Task to carry out => Starting at the line with "f′(ρ) = π<sub>f</sub>" and going on through the line with "dp<sub>θ</sub> dτ = −1 2πα′π<sub>f</sub>", reproduce each line in the records below exactly and nothing more.

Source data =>
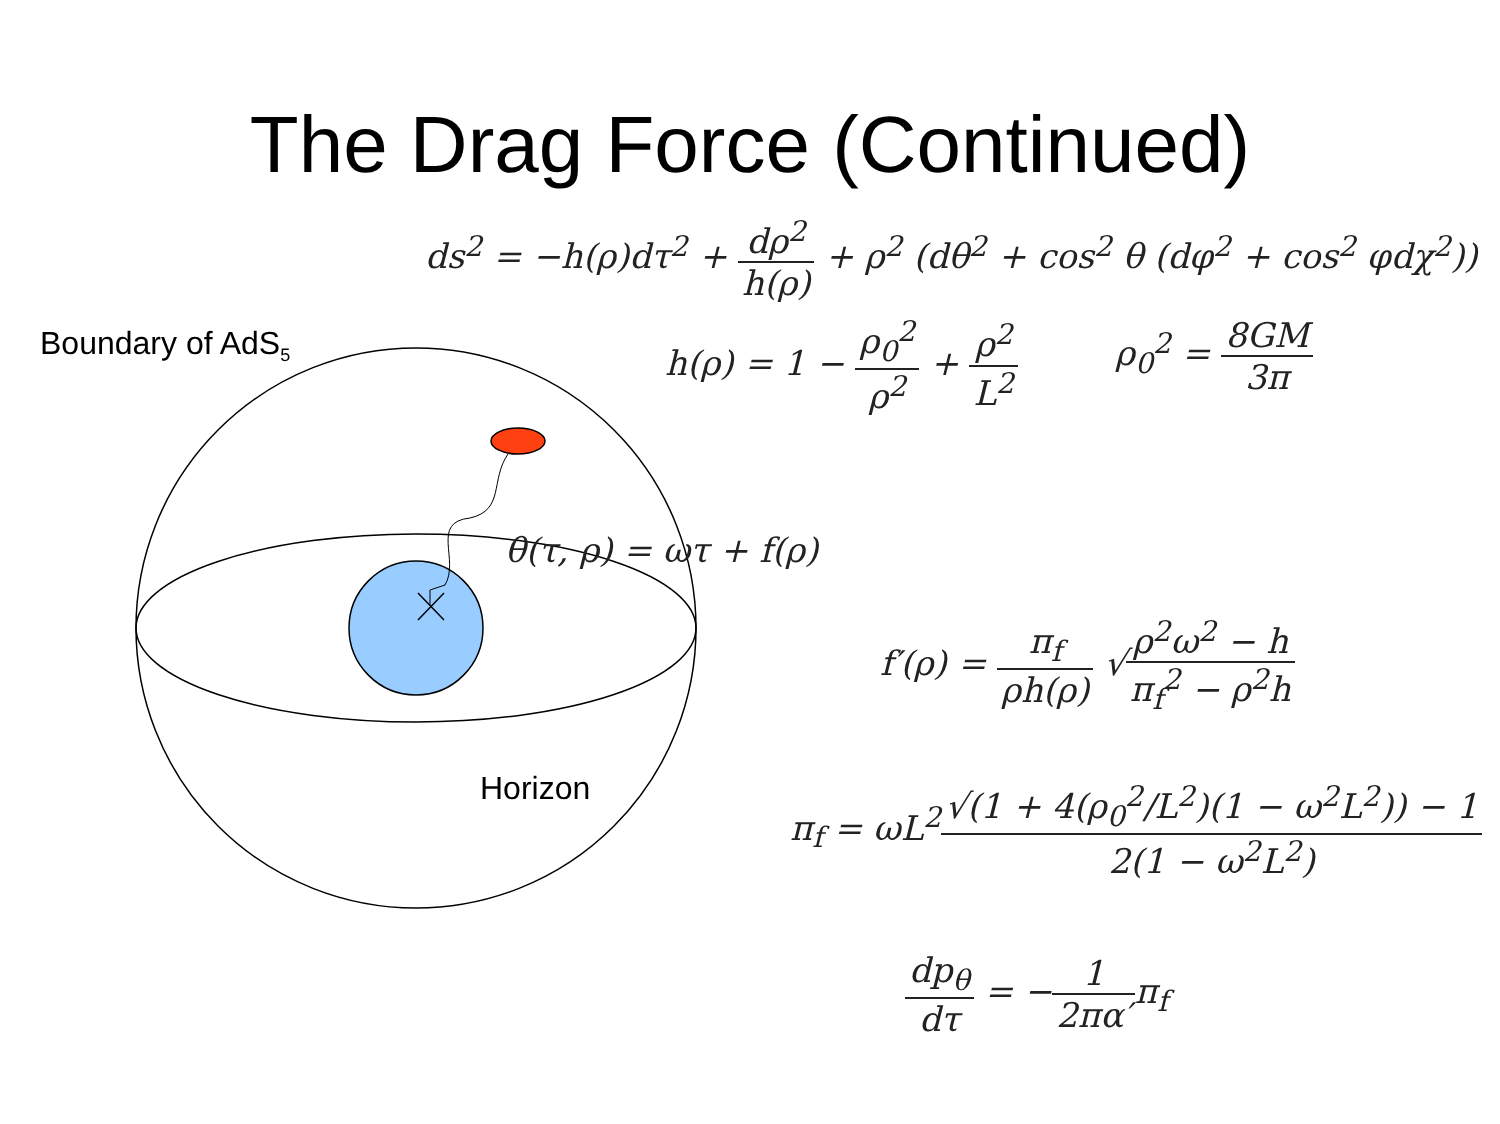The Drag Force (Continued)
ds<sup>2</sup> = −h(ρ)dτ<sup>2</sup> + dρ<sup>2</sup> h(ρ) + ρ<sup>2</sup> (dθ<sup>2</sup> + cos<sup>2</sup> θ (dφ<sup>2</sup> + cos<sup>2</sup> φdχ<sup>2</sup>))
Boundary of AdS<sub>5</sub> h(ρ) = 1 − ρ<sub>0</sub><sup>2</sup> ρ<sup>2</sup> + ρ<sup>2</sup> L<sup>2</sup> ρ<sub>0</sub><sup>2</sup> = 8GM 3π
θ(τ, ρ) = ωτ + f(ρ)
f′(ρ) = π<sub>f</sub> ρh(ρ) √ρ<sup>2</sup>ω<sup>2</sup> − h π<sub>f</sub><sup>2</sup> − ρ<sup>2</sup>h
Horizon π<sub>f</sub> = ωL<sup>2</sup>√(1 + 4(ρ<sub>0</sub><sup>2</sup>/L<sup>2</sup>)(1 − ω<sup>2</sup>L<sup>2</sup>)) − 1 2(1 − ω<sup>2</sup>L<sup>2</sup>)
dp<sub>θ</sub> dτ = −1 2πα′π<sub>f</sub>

* * *

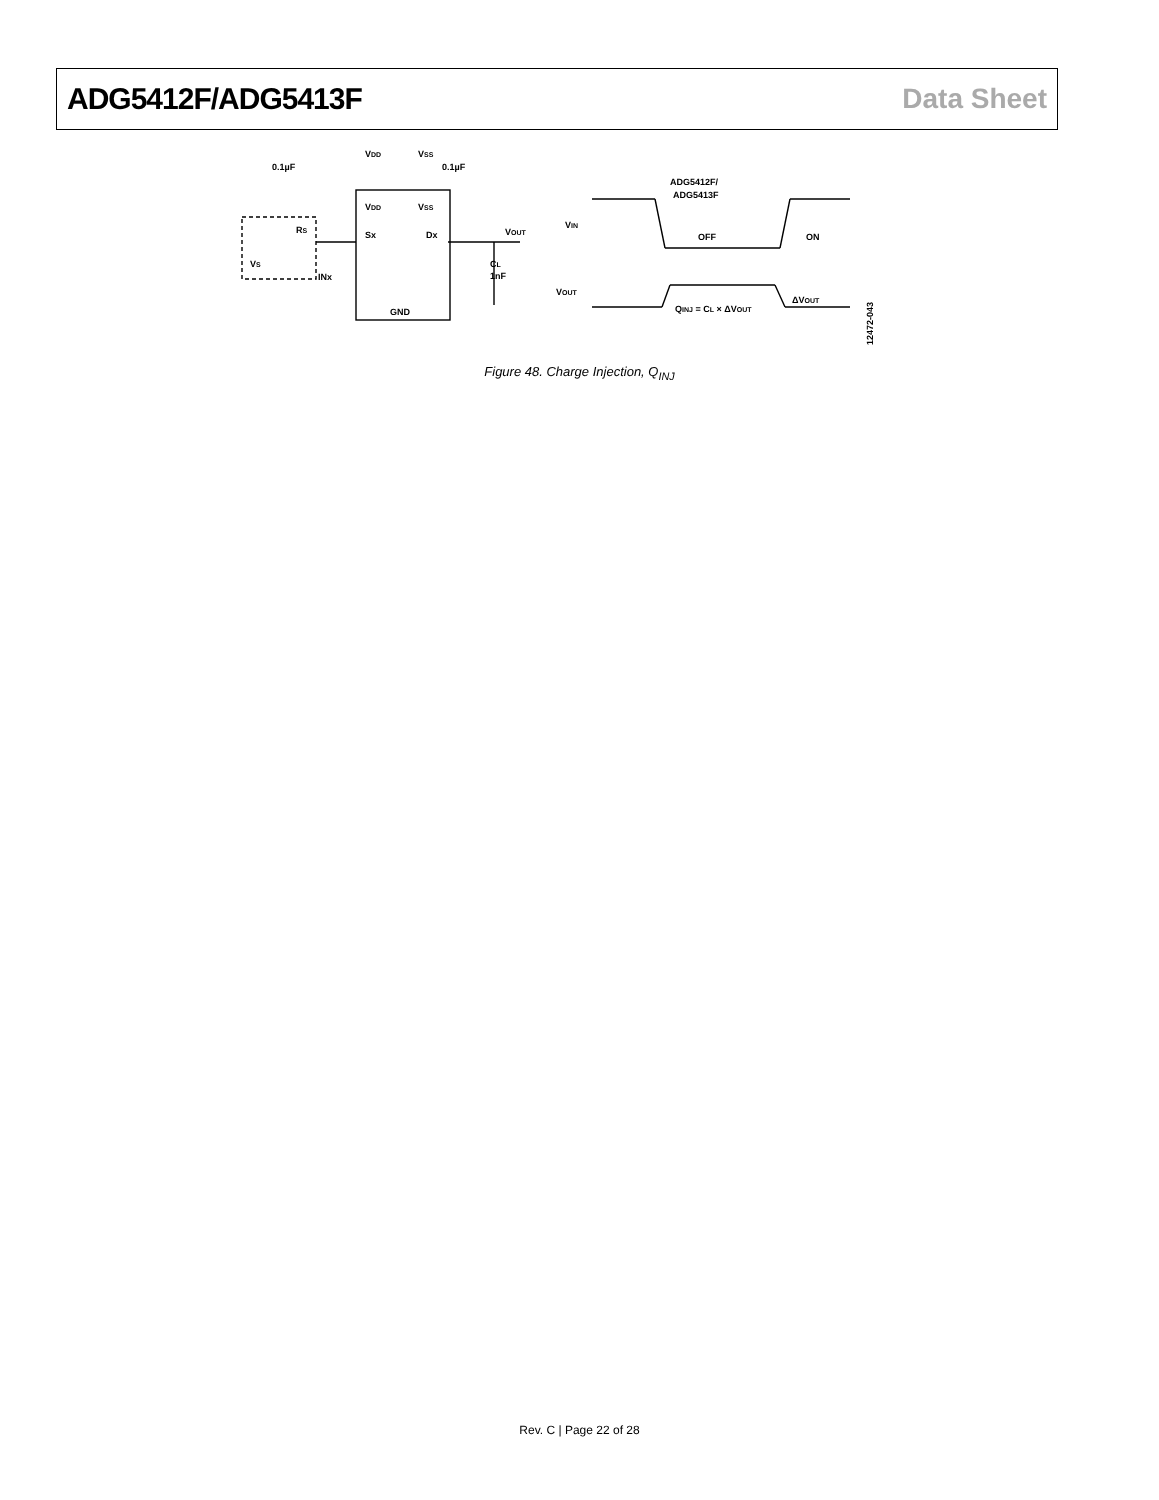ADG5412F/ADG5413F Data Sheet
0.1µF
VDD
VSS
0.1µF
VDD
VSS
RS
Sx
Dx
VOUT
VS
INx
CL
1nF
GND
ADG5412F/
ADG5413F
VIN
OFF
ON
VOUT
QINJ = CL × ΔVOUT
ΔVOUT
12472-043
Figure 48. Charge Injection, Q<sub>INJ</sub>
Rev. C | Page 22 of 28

Written solution =>
f′(ρ) = π<sub>f</sub> ρh(ρ) √ρ<sup>2</sup>ω<sup>2</sup> − h π<sub>f</sub><sup>2</sup> − ρ<sup>2</sup>h
Horizon π<sub>f</sub> = ωL<sup>2</sup>√(1 + 4(ρ<sub>0</sub><sup>2</sup>/L<sup>2</sup>)(1 − ω<sup>2</sup>L<sup>2</sup>)) − 1 2(1 − ω<sup>2</sup>L<sup>2</sup>)
dp<sub>θ</sub> dτ = −1 2πα′π<sub>f</sub>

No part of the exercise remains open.